Earth History Research and News

The last decade or so has seen a revolution in thinking about the origin and emplacement of large granite plutons. What was once thought of as slow and continuous is now regarded as rapid and episodic. Those interested in pursuing this topic may want to read this contribution by J. D. Clemens in the Proceedings of the Geologists' Association:

Clemens JD, 'Granites and granitic magmas: strange phenomena and new perspectives on some old problems', Proceedings of the Geologists' Association 2005;116:9-16.

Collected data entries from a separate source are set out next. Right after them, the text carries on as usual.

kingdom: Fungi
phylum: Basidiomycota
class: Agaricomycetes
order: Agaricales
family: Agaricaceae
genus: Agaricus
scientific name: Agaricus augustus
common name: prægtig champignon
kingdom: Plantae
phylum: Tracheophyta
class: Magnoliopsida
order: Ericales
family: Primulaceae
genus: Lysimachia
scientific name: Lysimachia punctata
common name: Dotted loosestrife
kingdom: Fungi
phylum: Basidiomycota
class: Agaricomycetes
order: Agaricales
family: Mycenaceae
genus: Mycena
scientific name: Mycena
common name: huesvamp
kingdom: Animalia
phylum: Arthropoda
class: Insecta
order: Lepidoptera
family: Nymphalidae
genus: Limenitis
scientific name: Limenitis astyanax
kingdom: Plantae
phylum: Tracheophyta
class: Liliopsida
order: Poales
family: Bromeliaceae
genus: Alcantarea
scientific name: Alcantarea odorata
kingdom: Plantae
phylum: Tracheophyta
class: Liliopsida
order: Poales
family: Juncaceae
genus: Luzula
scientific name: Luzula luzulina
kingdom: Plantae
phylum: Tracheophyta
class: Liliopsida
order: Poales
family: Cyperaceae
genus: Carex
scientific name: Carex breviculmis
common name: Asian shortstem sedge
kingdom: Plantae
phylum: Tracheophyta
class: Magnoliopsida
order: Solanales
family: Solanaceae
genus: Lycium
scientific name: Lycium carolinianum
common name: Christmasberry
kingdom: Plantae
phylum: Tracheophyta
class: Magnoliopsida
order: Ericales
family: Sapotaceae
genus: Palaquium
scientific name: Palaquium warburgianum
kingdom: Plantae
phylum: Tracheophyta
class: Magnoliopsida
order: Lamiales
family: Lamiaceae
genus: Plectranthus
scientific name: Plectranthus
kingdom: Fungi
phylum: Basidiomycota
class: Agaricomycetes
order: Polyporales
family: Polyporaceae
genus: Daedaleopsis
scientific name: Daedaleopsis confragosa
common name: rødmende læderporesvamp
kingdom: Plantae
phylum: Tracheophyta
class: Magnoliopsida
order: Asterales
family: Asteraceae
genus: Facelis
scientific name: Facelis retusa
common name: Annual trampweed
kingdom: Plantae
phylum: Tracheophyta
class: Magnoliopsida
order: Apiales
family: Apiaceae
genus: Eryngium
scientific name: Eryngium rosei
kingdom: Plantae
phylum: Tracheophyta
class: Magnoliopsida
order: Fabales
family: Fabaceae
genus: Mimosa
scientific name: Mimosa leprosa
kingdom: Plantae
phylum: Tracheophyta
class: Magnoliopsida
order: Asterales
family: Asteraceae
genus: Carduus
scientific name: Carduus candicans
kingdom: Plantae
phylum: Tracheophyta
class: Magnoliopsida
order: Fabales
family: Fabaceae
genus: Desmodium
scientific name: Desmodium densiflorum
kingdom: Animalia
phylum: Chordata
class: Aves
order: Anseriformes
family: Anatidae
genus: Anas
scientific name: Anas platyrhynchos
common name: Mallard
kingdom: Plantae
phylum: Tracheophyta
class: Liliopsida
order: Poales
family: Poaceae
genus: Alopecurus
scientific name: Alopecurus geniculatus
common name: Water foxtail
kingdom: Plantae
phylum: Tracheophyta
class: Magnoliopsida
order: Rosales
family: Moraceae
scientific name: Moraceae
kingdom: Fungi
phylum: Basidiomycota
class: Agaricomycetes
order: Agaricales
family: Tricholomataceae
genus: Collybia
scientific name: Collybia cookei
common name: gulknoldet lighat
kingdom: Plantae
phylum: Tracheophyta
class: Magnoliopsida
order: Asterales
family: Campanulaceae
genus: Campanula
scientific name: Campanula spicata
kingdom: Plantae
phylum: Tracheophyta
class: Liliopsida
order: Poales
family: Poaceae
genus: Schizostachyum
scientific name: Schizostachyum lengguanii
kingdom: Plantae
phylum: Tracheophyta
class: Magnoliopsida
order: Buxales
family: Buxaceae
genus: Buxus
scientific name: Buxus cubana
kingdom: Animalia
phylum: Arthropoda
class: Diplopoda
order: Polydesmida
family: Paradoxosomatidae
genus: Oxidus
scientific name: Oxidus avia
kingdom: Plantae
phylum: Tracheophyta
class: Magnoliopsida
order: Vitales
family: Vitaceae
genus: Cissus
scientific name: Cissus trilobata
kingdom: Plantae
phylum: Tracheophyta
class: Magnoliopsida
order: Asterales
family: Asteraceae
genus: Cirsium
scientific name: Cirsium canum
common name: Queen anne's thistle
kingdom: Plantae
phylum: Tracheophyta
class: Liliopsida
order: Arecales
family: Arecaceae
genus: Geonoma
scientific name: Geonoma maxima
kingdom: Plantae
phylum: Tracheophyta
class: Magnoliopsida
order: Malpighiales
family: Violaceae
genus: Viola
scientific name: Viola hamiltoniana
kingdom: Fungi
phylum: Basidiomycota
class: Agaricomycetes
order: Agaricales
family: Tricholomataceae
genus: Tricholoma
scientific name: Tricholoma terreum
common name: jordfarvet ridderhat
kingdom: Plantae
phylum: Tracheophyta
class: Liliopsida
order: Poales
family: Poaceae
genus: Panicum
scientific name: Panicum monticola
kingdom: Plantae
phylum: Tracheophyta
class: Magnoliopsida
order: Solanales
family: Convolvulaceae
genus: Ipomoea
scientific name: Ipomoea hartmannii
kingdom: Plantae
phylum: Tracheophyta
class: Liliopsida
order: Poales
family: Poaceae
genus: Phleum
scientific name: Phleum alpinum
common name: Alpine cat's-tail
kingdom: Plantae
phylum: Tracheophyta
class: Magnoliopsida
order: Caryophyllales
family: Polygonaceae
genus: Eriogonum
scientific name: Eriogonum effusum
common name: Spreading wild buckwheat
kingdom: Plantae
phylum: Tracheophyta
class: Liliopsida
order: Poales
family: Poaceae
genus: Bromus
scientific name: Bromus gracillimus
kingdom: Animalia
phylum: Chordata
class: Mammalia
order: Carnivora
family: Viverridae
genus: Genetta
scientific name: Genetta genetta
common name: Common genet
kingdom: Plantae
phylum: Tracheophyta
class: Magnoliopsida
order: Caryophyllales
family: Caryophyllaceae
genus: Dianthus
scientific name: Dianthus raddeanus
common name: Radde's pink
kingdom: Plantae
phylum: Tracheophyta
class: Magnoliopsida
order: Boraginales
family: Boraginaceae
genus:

Abstract: Granitic plutons generally afford pleasant, mostly unchallenging landscapes. However, on closer inspection of some of the outcrops, one may discover some strange, beautiful and baffling examples of patterns produced by geochemical and mineralogical self-organization. Fascinating as they are, these features probably reveal little about the origins of granitic magmas. It is the more usual features that one needs to study and understand, using geophysics, geochemistry, isotope petrology, textural analysis and various kinds of theoretical modelling. Many granites are products of high-temperature melting of continental crust and there is a relationship between upper granulite-facies metamorphism and the generation of granitic magmas. The heat needed for this process commonly comes from mafic magmas intruded into the deep crust and the melting reactions take place in the absence of free fluids. The relatively low viscosity and density of hydrous granitic magmas control the ascent and emplacement processes and the viscosity is not greatly changed during crystallization and cooling, at least for the first few tens of percent crystals. Modelling shows that granite diapirism is slow and inefficient and there is little evidence of it in the geological record. The granitic melt segregates into veins, shears and dykes, eventually forming larger feeder dykes that transport the magma rapidly upward to the emplacement sites. The potential speed of ascent and emplacement mean that even very large granitic plutons probably grow in thousands of years. Experimental data on crystallization rates suggest that many of the large crystals observed in granitic rocks could have grown in a matter of hours – certainly in no more than a few tens of years. Geological processes are commonly thought of as slow and continuous, but many are rapid and episodic. Granitic plutonism is of the latter kind.

The accompanying photograph shows a sample of porphyritic granite from the Shap Pink Quarry, Shap Fell in the English Lake District.